(Saved data entries)
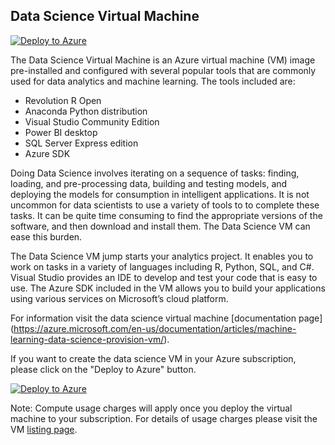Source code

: ## Data Science Virtual Machine

[![Deploy to Azure](http://azuredeploy.net/deploybutton.png)](https://azuredeploy.net/)

The Data Science Virtual Machine is an Azure virtual machine (VM) image pre-installed and configured with several popular tools that are commonly used for data analytics and machine learning. The tools included are:

- Revolution R Open
- Anaconda Python distribution
- Visual Studio Community Edition
- Power BI desktop
- SQL Server Express edition
- Azure SDK


Doing Data Science involves iterating on a sequence of tasks: finding, loading, and pre-processing data, building and testing models, and deploying the models for consumption in intelligent applications. It is not uncommon for data scientists to use a variety of tools to to complete these tasks. It can be quite time consuming to find the appropriate versions of the software, and then download and install them. The Data Science VM can ease this burden. 

The Data Science VM jump starts your analytics project. It enables you to work on tasks in a variety of languages including R, Python, SQL, and C#. Visual Studio provides an IDE to develop and test your code that is easy to use. The Azure SDK included in the VM allows you to build your applications using various services on Microsoft’s cloud platform. 

For information visit the data science virtual machine [documentation page] (https://azure.microsoft.com/en-us/documentation/articles/machine-learning-data-science-provision-vm/).  

If you want to create the data science VM in your Azure subscription, please click on the "Deploy to Azure" button. 

[![Deploy to Azure](http://azuredeploy.net/deploybutton.png)](https://azuredeploy.net/)

Note: Compute usage charges will apply once you deploy the virtual machine to your subscription. For details of usage charges please visit the VM [listing page](https://azure.microsoft.com/en-us/marketplace/partners/microsoft-ads/standard-data-science-vm/). 
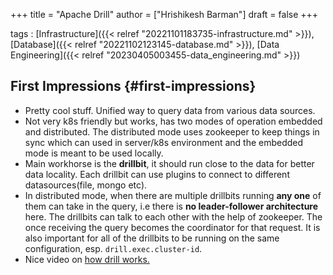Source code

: +++
title = "Apache Drill"
author = ["Hrishikesh Barman"]
draft = false
+++

tags
: [Infrastructure]({{< relref "20221101183735-infrastructure.md" >}}), [Database]({{< relref "20221102123145-database.md" >}}), [Data Engineering]({{< relref "20230405003455-data_engineering.md" >}})


## First Impressions {#first-impressions}

-   Pretty cool stuff. Unified way to query data from various data sources.
-   Not very k8s friendly but works, has two modes of operation embedded and distributed. The distributed mode uses zookeeper to keep things in sync which can used in server/k8s environment and the embedded mode is meant to be used locally.
-   Main workhorse is the **drillbit**, it should run close to the data for better data locality. Each drillbit can use plugins to connect to different datasources(file, mongo etc).
-   In distributed mode, when there are multiple drillbits running **any one** of them can take in the query, i.e there is **no leader-follower architecture** here. The drillbits can talk to each other with the help of zookeeper. The once receiving the query becomes the coordinator for that request. It is also important for all of the drillbits to be running on the same configuration, esp. `drill.exec.cluster-id`.
-   Nice video on [how drill works.](https://www.youtube.com/watch?v=0rurIzOkTIg)

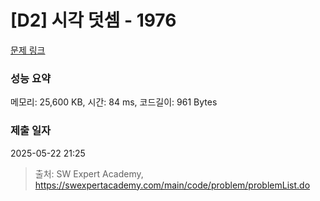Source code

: # [D2] 시각 덧셈 - 1976 

[문제 링크](https://swexpertacademy.com/main/code/problem/problemDetail.do?contestProbId=AV5PttaaAZIDFAUq) 

### 성능 요약

메모리: 25,600 KB, 시간: 84 ms, 코드길이: 961 Bytes

### 제출 일자

2025-05-22 21:25



> 출처: SW Expert Academy, https://swexpertacademy.com/main/code/problem/problemList.do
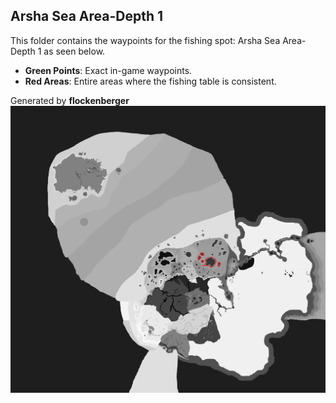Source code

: ## Arsha Sea Area-Depth 1
This folder contains the waypoints for the fishing spot: Arsha Sea Area-Depth 1 as seen below.

- **Green Points**: Exact in-game waypoints.
- **Red Areas**: Entire areas where the fishing table is consistent.

Generated by **flockenberger**
![Arsha Sea Area-Depth 1](./Preview.png?raw=true "Arsha Sea Area-Depth 1")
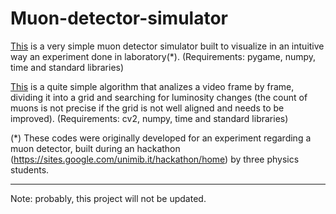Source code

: # Muon-detector-simulator

[This](muon_simulator.py) is a very simple muon detector simulator built to visualize in an intuitive way an experiment done in laboratory(*). (Requirements: pygame, numpy, time and standard libraries) 

[This](muons_analysis.py) is a quite simple algorithm that analizes a video frame by frame, dividing it into a grid and searching for luminosity changes (the count of muons is not precise if the grid is not well aligned and needs to be improved). (Requirements: cv2, numpy, time and standard libraries) 

(*) These codes were originally developed for an experiment regarding a muon detector, built during an hackathon (https://sites.google.com/unimib.it/hackathon/home) by three physics students.

---
Note: probably, this project will not be updated.
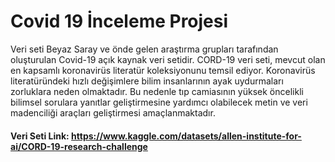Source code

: # Covid 19 İnceleme Projesi

Veri seti Beyaz Saray ve önde gelen araştırma grupları tarafından oluşturulan Covid-19 açık kaynak veri setidir. CORD-19 veri seti, mevcut olan en kapsamlı koronavirüs literatür koleksiyonunu temsil ediyor. Koronavirüs literatüründeki hızlı değişimlere bilim insanlarının ayak uydurmaları zorluklara neden olmaktadır. Bu nedenle tıp camiasının yüksek öncelikli bilimsel sorulara yanıtlar geliştirmesine yardımcı olabilecek metin ve veri madenciliği araçları geliştirmesi amaçlanmaktadır.

#### Veri Seti Link: https://www.kaggle.com/datasets/allen-institute-for-ai/CORD-19-research-challenge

WORK ITEM
Restate every record exactly, please; do not copy the pictures.

REPLY
Source code

: ## Data Science Virtual Machine

[![Deploy to Azure](http://azuredeploy.net/deploybutton.png)](https://azuredeploy.net/)

The Data Science Virtual Machine is an Azure virtual machine (VM) image pre-installed and configured with several popular tools that are commonly used for data analytics and machine learning. The tools included are:

- Revolution R Open
- Anaconda Python distribution
- Visual Studio Community Edition
- Power BI desktop
- SQL Server Express edition
- Azure SDK


Doing Data Science involves iterating on a sequence of tasks: finding, loading, and pre-processing data, building and testing models, and deploying the models for consumption in intelligent applications. It is not uncommon for data scientists to use a variety of tools to to complete these tasks. It can be quite time consuming to find the appropriate versions of the software, and then download and install them. The Data Science VM can ease this burden. 

The Data Science VM jump starts your analytics project. It enables you to work on tasks in a variety of languages including R, Python, SQL, and C#. Visual Studio provides an IDE to develop and test your code that is easy to use. The Azure SDK included in the VM allows you to build your applications using various services on Microsoft’s cloud platform. 

For information visit the data science virtual machine [documentation page] (https://azure.microsoft.com/en-us/documentation/articles/machine-learning-data-science-provision-vm/).  

If you want to create the data science VM in your Azure subscription, please click on the "Deploy to Azure" button. 

[![Deploy to Azure](http://azuredeploy.net/deploybutton.png)](https://azuredeploy.net/)

Note: Compute usage charges will apply once you deploy the virtual machine to your subscription. For details of usage charges please visit the VM [listing page](https://azure.microsoft.com/en-us/marketplace/partners/microsoft-ads/standard-data-science-vm/). 
Source code

: +++
title = "Apache Drill"
author = ["Hrishikesh Barman"]
draft = false
+++

tags
: [Infrastructure]({{< relref "20221101183735-infrastructure.md" >}}), [Database]({{< relref "20221102123145-database.md" >}}), [Data Engineering]({{< relref "20230405003455-data_engineering.md" >}})


## First Impressions {#first-impressions}

-   Pretty cool stuff. Unified way to query data from various data sources.
-   Not very k8s friendly but works, has two modes of operation embedded and distributed. The distributed mode uses zookeeper to keep things in sync which can used in server/k8s environment and the embedded mode is meant to be used locally.
-   Main workhorse is the **drillbit**, it should run close to the data for better data locality. Each drillbit can use plugins to connect to different datasources(file, mongo etc).
-   In distributed mode, when there are multiple drillbits running **any one** of them can take in the query, i.e there is **no leader-follower architecture** here. The drillbits can talk to each other with the help of zookeeper. The once receiving the query becomes the coordinator for that request. It is also important for all of the drillbits to be running on the same configuration, esp. `drill.exec.cluster-id`.
-   Nice video on [how drill works.](https://www.youtube.com/watch?v=0rurIzOkTIg)

Source code

: # [D2] 시각 덧셈 - 1976 

[문제 링크](https://swexpertacademy.com/main/code/problem/problemDetail.do?contestProbId=AV5PttaaAZIDFAUq) 

### 성능 요약

메모리: 25,600 KB, 시간: 84 ms, 코드길이: 961 Bytes

### 제출 일자

2025-05-22 21:25



> 출처: SW Expert Academy, https://swexpertacademy.com/main/code/problem/problemList.do
Source code

: ## Arsha Sea Area-Depth 1
This folder contains the waypoints for the fishing spot: Arsha Sea Area-Depth 1 as seen below.

- **Green Points**: Exact in-game waypoints.
- **Red Areas**: Entire areas where the fishing table is consistent.

Generated by **flockenberger**
![Arsha Sea Area-Depth 1](./Preview.png?raw=true "Arsha Sea Area-Depth 1")
Source code

: # Muon-detector-simulator

[This](muon_simulator.py) is a very simple muon detector simulator built to visualize in an intuitive way an experiment done in laboratory(*). (Requirements: pygame, numpy, time and standard libraries) 

[This](muons_analysis.py) is a quite simple algorithm that analizes a video frame by frame, dividing it into a grid and searching for luminosity changes (the count of muons is not precise if the grid is not well aligned and needs to be improved). (Requirements: cv2, numpy, time and standard libraries) 

(*) These codes were originally developed for an experiment regarding a muon detector, built during an hackathon (https://sites.google.com/unimib.it/hackathon/home) by three physics students.

---
Note: probably, this project will not be updated.
Source code

: # Covid 19 İnceleme Projesi

Veri seti Beyaz Saray ve önde gelen araştırma grupları tarafından oluşturulan Covid-19 açık kaynak veri setidir. CORD-19 veri seti, mevcut olan en kapsamlı koronavirüs literatür koleksiyonunu temsil ediyor. Koronavirüs literatüründeki hızlı değişimlere bilim insanlarının ayak uydurmaları zorluklara neden olmaktadır. Bu nedenle tıp camiasının yüksek öncelikli bilimsel sorulara yanıtlar geliştirmesine yardımcı olabilecek metin ve veri madenciliği araçları geliştirmesi amaçlanmaktadır.

#### Veri Seti Link: https://www.kaggle.com/datasets/allen-institute-for-ai/CORD-19-research-challenge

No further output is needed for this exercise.